Abstract

The western margin of the Coast Plutonic Complex, one of the major tectonic boundaries of the Canadian Cordillera, has been variously interpreted as an intrusive contact, a shear zone, and a suture zone joining the Early Mesozoic Insular Belt to the North American continent. A representative section of this boundary, exposed on islands in Johnstone Strait, is an intrusive contact along which a quartz diorite with peripheral mafic phases truncates Early Mesozoic sediments and volcanics of the Insular Belt. Concordant hornblende–biotite pairs and two whole rock biotite isochrons date the intrusion as Late Jurassic (151 Ma).
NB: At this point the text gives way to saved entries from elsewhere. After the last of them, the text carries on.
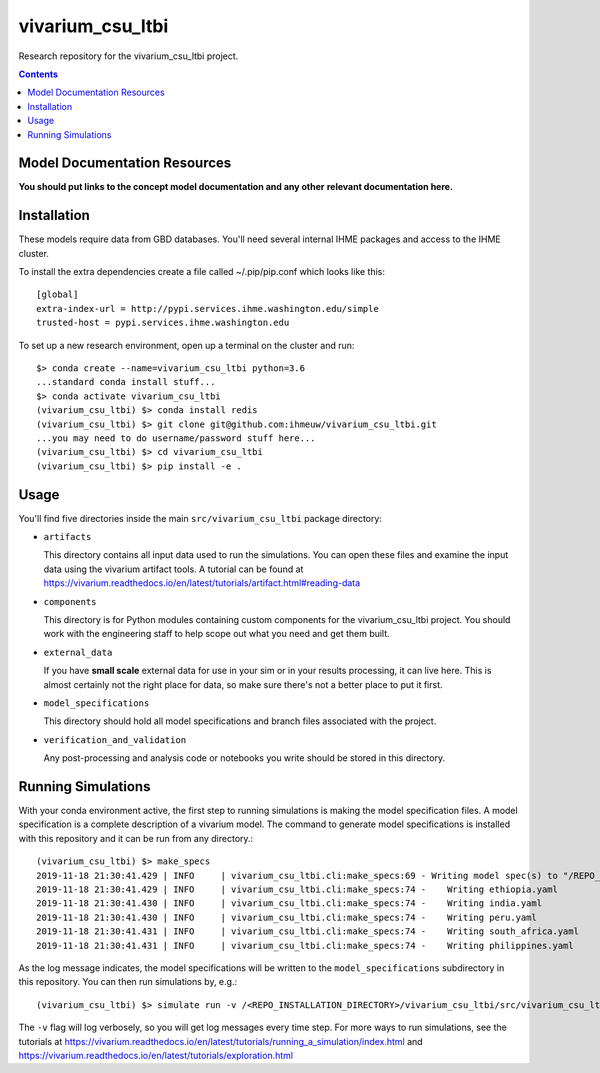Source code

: ===============================
vivarium_csu_ltbi
===============================

.. image:: https://zenodo.org/badge/216921313.svg
   :target: https://zenodo.org/badge/latestdoi/216921313

Research repository for the vivarium_csu_ltbi project.

.. contents::
   :depth: 1

Model Documentation Resources
-----------------------------

**You should put links to the concept model documentation and any other**
**relevant documentation here.**

Installation
------------

These models require data from GBD databases. You'll need several internal
IHME packages and access to the IHME cluster.

To install the extra dependencies create a file called ~/.pip/pip.conf which
looks like this::

    [global]
    extra-index-url = http://pypi.services.ihme.washington.edu/simple
    trusted-host = pypi.services.ihme.washington.edu


To set up a new research environment, open up a terminal on the cluster and
run::

    $> conda create --name=vivarium_csu_ltbi python=3.6
    ...standard conda install stuff...
    $> conda activate vivarium_csu_ltbi
    (vivarium_csu_ltbi) $> conda install redis
    (vivarium_csu_ltbi) $> git clone git@github.com:ihmeuw/vivarium_csu_ltbi.git
    ...you may need to do username/password stuff here...
    (vivarium_csu_ltbi) $> cd vivarium_csu_ltbi
    (vivarium_csu_ltbi) $> pip install -e .


Usage
-----

You'll find five directories inside the main
``src/vivarium_csu_ltbi`` package directory:

- ``artifacts``

  This directory contains all input data used to run the simulations.
  You can open these files and examine the input data using the vivarium
  artifact tools.  A tutorial can be found at https://vivarium.readthedocs.io/en/latest/tutorials/artifact.html#reading-data

- ``components``

  This directory is for Python modules containing custom components for
  the vivarium_csu_ltbi project. You should work with the
  engineering staff to help scope out what you need and get them built.

- ``external_data``

  If you have **small scale** external data for use in your sim or in your
  results processing, it can live here. This is almost certainly not the right
  place for data, so make sure there's not a better place to put it first.

- ``model_specifications``

  This directory should hold all model specifications and branch files
  associated with the project.

- ``verification_and_validation``

  Any post-processing and analysis code or notebooks you write should be
  stored in this directory.



Running Simulations
-------------------

With your conda environment active, the first step to running simulations
is making the model specification files.  A model specification is a
complete description of a vivarium model. The command to generate model
specifications is installed with this repository and it can be run
from any directory.::

  (vivarium_csu_ltbi) $> make_specs
  2019-11-18 21:30:41.429 | INFO     | vivarium_csu_ltbi.cli:make_specs:69 - Writing model spec(s) to "/REPO_INSTALLATION_DIRECTORY/vivarium_csu_ltbi/src/vivarium_csu_ltbi/model_specifications"
  2019-11-18 21:30:41.429 | INFO     | vivarium_csu_ltbi.cli:make_specs:74 -    Writing ethiopia.yaml
  2019-11-18 21:30:41.430 | INFO     | vivarium_csu_ltbi.cli:make_specs:74 -    Writing india.yaml
  2019-11-18 21:30:41.430 | INFO     | vivarium_csu_ltbi.cli:make_specs:74 -    Writing peru.yaml
  2019-11-18 21:30:41.431 | INFO     | vivarium_csu_ltbi.cli:make_specs:74 -    Writing south_africa.yaml
  2019-11-18 21:30:41.431 | INFO     | vivarium_csu_ltbi.cli:make_specs:74 -    Writing philippines.yaml

As the log message indicates, the model specifications will be written to
the ``model_specifications`` subdirectory in this repository. You can then
run simulations by, e.g.::

   (vivarium_csu_ltbi) $> simulate run -v /<REPO_INSTALLATION_DIRECTORY>/vivarium_csu_ltbi/src/vivarium_csu_ltbi/model_specifications/ethiopia.yaml

The ``-v`` flag will log verbosely, so you will get log messages every time
step. For more ways to run simulations, see the tutorials at
https://vivarium.readthedocs.io/en/latest/tutorials/running_a_simulation/index.html
and https://vivarium.readthedocs.io/en/latest/tutorials/exploration.html
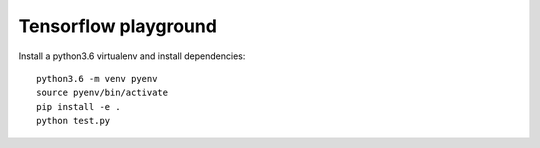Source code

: =====================
Tensorflow playground
=====================

Install a python3.6 virtualenv and install dependencies::

  python3.6 -m venv pyenv
  source pyenv/bin/activate
  pip install -e .
  python test.py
Prior to intrusion the stratified units underwent prehnite–pumpellyite facies metamorphism and west-northwest block faulting.The contact aureole of the quartz diorite and its associated mafic phases involves greenschist and hornblende–hornfels facies assemblages. Total pressure in the upper Karmutsen Formation during contact metamorphism was less than 2.5 × 105 kPa. The maximum contact temperature was between 670 and 700 °C. Forcible emplacement of the intrusion caused penetrative deformation of wall rocks in the inner aureole. The maximum contact temperatures indicate that the plutonic bodies were at near-liquidus temperatures when emplaced.The contact on Hardwicke and West Thurlow Islands appears representative of most of the tectonic boundary between the southern Coast Plutonic Complex and the Insular Belt. The western margin of the Coast Plutonic Complex is thus a Late Mesozoic magmatic front, the western limit of the intense magmatism that generated the Coast Plutonic Complex. The formation of Georgia Depression over the province boundary was a later event, coeval with major uplift of the Coast Plutonic Complex.